INSTRUCTION
Which lines of the records contain "Гильмуллина"? Collect every one of them.

*** Opening of RECORDS PROVIDED ***

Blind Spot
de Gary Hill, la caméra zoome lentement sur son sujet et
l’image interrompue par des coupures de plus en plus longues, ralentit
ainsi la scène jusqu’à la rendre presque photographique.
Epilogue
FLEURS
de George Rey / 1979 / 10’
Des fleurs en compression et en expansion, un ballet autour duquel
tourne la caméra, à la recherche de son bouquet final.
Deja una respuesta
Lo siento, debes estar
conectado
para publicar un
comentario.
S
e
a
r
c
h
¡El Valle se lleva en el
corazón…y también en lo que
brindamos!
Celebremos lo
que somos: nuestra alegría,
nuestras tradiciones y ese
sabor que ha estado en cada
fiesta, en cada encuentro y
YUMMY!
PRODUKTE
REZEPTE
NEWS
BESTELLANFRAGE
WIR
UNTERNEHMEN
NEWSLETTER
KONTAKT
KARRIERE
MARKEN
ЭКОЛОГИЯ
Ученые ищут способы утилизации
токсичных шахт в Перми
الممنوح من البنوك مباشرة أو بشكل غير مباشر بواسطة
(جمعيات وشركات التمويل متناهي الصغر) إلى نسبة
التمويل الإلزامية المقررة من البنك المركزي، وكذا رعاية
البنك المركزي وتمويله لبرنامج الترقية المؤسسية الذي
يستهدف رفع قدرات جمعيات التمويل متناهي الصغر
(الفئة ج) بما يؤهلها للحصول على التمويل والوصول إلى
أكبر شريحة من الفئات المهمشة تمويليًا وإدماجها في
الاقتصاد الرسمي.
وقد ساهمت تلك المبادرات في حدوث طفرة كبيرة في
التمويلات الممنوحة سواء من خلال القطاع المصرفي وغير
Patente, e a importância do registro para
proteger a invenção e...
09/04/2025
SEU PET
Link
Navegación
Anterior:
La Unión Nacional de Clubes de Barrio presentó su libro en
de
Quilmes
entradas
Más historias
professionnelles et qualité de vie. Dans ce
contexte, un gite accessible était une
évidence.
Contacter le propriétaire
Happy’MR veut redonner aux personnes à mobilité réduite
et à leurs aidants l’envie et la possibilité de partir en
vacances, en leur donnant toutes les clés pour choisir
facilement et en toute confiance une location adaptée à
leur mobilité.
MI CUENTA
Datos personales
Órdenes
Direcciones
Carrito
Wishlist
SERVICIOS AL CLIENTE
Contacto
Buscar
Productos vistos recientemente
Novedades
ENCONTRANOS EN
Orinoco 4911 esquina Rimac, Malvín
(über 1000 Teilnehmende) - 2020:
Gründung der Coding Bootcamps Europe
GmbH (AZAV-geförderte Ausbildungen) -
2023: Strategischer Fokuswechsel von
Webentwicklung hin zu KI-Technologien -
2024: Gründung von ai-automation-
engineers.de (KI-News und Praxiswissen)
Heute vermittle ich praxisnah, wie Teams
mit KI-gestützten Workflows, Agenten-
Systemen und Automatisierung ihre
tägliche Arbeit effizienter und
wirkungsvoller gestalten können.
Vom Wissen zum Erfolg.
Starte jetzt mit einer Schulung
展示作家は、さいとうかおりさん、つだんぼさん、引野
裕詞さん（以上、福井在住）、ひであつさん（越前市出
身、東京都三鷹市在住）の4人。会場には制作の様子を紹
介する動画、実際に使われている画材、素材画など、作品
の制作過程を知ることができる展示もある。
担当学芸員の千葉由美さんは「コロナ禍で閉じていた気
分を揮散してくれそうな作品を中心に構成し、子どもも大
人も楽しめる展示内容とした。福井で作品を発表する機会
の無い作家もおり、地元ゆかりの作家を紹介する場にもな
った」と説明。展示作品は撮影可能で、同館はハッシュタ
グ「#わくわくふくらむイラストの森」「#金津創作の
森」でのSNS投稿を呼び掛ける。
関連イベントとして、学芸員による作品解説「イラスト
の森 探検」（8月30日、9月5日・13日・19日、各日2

*** Close of RECORDS PROVIDED ***
*** Opening of RECORDS PROVIDED ***

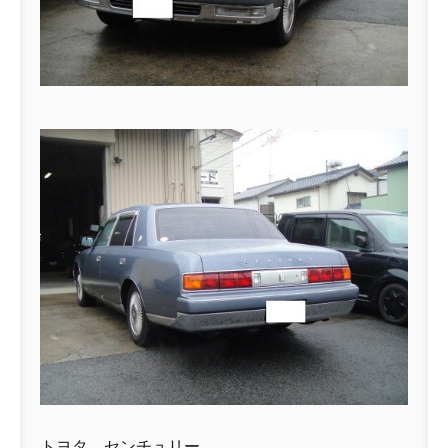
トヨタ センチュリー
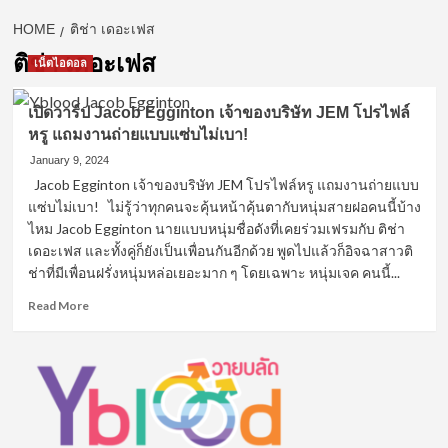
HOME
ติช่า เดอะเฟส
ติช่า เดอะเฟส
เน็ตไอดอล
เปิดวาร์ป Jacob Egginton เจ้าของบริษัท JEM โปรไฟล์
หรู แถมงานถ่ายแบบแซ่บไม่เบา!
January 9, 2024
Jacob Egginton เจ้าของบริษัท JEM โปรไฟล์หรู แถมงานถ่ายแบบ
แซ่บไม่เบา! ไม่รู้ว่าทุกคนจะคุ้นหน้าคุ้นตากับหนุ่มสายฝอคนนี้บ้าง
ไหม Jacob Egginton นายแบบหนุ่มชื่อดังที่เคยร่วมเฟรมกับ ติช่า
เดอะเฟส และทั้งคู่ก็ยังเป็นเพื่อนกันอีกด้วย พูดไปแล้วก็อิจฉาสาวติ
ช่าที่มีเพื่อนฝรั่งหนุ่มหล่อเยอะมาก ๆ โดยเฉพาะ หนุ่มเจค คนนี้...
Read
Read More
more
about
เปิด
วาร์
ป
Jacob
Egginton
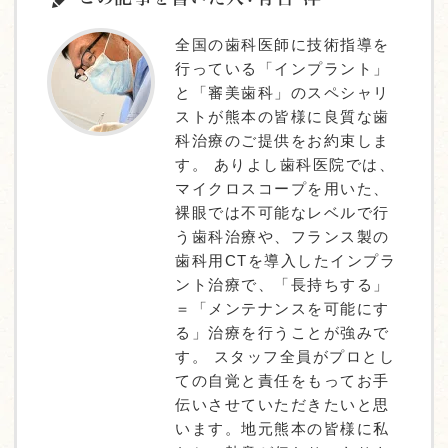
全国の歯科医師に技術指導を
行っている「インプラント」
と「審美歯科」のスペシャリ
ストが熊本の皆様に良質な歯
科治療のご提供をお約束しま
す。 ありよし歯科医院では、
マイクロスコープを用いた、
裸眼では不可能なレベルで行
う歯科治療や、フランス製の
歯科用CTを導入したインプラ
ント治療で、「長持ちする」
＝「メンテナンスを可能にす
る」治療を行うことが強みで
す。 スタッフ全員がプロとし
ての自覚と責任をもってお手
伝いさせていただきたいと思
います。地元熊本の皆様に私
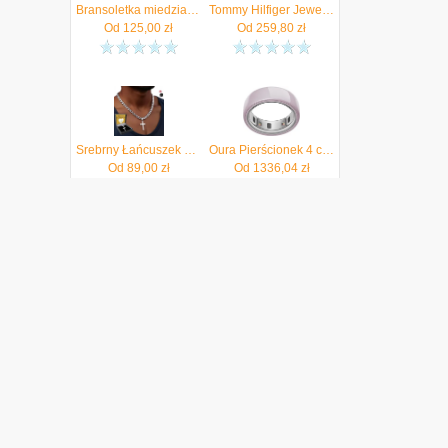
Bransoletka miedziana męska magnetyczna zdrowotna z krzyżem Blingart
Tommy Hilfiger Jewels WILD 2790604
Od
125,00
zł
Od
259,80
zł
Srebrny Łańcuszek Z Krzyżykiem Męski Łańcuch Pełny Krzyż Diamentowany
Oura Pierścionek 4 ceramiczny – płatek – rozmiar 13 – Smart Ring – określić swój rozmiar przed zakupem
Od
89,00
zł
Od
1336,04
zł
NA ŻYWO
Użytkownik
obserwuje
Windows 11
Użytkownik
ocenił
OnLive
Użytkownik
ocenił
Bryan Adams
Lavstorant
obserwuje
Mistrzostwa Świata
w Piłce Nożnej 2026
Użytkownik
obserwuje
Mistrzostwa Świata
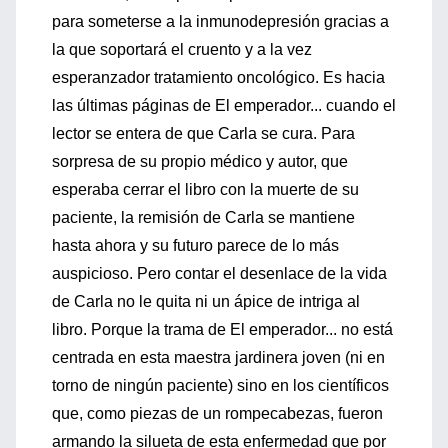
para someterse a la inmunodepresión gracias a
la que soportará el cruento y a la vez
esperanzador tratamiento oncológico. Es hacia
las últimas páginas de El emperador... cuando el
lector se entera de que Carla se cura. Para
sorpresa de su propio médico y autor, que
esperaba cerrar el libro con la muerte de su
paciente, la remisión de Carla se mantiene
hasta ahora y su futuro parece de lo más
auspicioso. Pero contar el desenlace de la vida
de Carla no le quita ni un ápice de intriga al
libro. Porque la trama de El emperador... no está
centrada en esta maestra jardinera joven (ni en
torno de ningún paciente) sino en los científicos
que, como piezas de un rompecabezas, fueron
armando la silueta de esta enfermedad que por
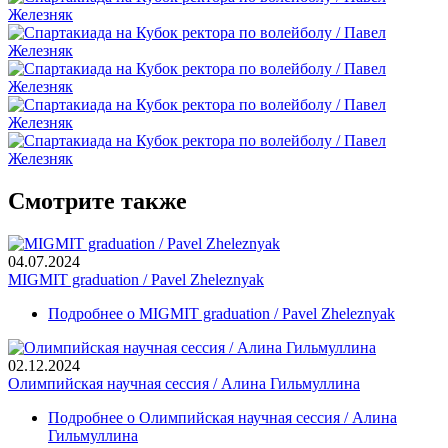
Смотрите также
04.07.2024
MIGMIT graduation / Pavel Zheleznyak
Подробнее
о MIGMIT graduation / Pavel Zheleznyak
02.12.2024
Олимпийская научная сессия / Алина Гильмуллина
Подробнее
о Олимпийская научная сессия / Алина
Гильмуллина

*** Close of RECORDS PROVIDED ***

RESULT
Олимпийская научная сессия / Алина Гильмуллина
Гильмуллина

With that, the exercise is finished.